You can run entirely offline by hosting your own LLM with either Ollama or llama.cpp. Below are detailed steps for each:


A. Ollama

  1. Install Ollama

    # macOS via Homebrew
    brew install ollama
    # or Linux via their install script
    curl -fsSL https://ollama.com/install.sh | sh

    Alternatively, you can download the Ollama binary directly from their website:

    1. Visit the Ollama download page.
    2. Click on the Download for macOS button.
    3. Once the download is complete, locate the .zip file in your ~/Downloads folder.
    4. Double-click the .zip file to extract its contents. This should create Ollama.app.
    5. Move the Ollama.app to your Applications folder for easy access.
    6. Open the Applications folder and double-click on Ollama.app to launch it.
    7. Follow any on-screen instructions to complete the installation.
    8. Once installed, you can run the Ollama CLI commands in your terminal.
  2. Run the Ollama server

    ollama serve

    By default, this listens on http://localhost:11434.

    Ollama Running

  3. Pull a model

    ollama pull gemma3:12b-it-qat

    This downloads the gemma3:12b-it-qat model, which is optimized for Kubernetes tasks.

    Ollama Pull

  4. List models

    ollama list

    This command will show you all the models you have downloaded and their status.

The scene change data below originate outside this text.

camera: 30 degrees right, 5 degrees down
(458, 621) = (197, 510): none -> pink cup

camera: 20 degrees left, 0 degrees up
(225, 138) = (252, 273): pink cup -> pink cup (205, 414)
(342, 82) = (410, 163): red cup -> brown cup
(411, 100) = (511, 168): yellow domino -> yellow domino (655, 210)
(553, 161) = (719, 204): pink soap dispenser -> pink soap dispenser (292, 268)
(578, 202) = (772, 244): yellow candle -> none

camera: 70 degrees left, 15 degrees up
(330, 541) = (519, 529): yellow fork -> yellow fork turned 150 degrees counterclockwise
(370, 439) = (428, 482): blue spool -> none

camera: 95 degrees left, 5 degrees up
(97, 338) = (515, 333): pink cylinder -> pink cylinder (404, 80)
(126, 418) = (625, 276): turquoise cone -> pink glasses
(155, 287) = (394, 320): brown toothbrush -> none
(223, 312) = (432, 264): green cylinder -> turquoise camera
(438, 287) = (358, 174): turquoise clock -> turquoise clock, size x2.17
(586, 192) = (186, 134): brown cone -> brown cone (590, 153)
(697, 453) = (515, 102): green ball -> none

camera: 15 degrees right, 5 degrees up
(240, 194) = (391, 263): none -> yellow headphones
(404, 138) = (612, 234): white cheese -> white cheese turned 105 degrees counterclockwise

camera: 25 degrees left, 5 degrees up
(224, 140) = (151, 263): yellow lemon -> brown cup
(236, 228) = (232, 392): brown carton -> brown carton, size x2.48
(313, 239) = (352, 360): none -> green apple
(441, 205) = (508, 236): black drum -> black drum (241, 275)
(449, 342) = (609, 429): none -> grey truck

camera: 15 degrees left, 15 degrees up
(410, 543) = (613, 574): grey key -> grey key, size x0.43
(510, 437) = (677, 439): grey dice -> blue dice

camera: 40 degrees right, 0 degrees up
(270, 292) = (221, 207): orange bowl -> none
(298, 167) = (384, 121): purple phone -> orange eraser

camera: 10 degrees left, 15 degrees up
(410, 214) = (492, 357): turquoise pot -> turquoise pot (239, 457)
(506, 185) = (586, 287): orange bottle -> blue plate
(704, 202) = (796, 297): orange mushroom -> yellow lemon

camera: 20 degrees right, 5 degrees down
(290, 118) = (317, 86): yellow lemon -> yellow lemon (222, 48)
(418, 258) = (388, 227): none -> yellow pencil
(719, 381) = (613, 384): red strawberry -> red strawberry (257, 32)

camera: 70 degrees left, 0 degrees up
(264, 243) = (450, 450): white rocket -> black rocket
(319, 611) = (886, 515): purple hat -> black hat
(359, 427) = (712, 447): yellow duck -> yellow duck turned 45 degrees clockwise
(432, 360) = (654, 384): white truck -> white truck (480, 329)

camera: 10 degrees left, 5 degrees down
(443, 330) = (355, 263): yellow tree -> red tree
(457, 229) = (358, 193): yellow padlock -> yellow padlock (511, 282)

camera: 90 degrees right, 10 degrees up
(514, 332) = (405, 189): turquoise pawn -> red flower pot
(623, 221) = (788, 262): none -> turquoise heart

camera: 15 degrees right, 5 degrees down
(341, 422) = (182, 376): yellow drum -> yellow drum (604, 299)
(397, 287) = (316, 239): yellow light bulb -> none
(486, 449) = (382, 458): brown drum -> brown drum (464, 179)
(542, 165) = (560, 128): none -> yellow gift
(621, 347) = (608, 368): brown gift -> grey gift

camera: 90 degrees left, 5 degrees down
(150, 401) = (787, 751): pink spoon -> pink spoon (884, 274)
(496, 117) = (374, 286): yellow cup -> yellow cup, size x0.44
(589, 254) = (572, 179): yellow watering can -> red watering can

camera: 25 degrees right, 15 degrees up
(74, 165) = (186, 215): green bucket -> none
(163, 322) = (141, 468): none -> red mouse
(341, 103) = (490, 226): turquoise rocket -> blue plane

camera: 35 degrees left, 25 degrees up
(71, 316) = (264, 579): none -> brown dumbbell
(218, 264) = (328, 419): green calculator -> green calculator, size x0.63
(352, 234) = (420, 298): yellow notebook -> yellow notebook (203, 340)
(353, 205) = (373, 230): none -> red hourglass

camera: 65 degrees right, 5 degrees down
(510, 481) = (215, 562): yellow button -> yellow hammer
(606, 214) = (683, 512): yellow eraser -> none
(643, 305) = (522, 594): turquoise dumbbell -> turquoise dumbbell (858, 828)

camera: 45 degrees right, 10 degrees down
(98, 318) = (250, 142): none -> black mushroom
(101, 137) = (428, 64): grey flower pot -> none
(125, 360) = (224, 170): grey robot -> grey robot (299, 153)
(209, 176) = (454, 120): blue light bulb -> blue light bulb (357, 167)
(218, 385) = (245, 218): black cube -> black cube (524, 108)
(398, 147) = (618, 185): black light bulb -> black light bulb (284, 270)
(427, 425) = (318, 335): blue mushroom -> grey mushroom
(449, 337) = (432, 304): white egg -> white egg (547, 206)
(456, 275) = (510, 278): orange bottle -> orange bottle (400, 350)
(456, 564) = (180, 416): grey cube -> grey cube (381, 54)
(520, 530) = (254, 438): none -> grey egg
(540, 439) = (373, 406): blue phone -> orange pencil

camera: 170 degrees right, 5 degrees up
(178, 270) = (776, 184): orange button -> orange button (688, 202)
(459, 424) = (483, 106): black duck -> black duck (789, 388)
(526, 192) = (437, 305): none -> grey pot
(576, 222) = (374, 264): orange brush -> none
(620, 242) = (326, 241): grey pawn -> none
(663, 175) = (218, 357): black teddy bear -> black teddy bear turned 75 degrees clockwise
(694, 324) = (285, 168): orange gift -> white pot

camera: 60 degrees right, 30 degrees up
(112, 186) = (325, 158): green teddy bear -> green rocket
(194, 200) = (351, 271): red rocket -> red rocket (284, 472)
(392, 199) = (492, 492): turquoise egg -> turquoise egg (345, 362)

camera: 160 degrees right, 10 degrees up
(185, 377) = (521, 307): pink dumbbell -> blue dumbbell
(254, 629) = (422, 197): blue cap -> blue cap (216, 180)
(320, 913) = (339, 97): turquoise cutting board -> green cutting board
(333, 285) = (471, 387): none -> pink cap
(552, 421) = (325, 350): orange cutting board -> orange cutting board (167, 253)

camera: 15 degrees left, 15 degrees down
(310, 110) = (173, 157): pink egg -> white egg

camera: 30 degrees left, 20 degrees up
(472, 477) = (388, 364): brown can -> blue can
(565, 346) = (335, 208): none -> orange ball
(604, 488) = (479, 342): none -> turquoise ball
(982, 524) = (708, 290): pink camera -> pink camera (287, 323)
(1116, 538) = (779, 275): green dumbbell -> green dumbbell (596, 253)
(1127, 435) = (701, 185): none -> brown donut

    Ollama List You should see gemma3:12b-it-qat in the list.

  5. Configure kubectl-ai

    export OLLAMA_HOST="http://localhost:11434"
    kubectl-ai \
    --llm-provider=ollama \
    --model=gemma3:12b-it-qat \
    --enable-tool-use-shim

    The --enable-tool-use-shim flag ensures the prompt includes the right instructions for invoking kubectl. This is important for the model to understand how to interact with Kubernetes.

    Ollama Config

  6. Use it

    • Interactive: kubectl-ai
    • Single query:
      kubectl-ai --quiet "describe deployment my-app"
  7. Remove a model

    ollama remove gemma3:12b-it-qat

    This command will delete the model from your local machine.

  8. Stop the server

    ollama stop

    This command will stop the Ollama server.


B. llama.cpp

  1. Install or build

    # Homebrew (macOS/Linux)
    brew install llama.cpp

    The formula is automatically updated with new llama.cpp releases.

  2. Get a model

    • Download a GGUF (quantized) model from Hugging Face (e.g. alpaca-7b-q4_0.gguf).
    • Place it in ~/models/ or your chosen directory.
  3. Run the server

    ./main --model ~/models/alpaca-7b-q4_0.gguf --server

    This starts an OpenAI-compatible API on http://127.0.0.1:8080.

  4. Configure kubectl-ai

    export LLAMA_CPP_SERVER="http://127.0.0.1:8080"
    kubectl-ai \
    --llm-provider=llama.cpp \
    --model=alpaca-7b-q4_0.gguf \
    --enable-tool-use-shim
  5. Use it

    • Interactive: kubectl-ai
    • Single query:
      kubectl-ai --quiet "scale deployment nginx to 4 replicas"

References

With these sections in place, users have everything needed to get started with kubectl-ai—from installation through cloud (Gemini) or local (Ollama/llama.cpp) usage.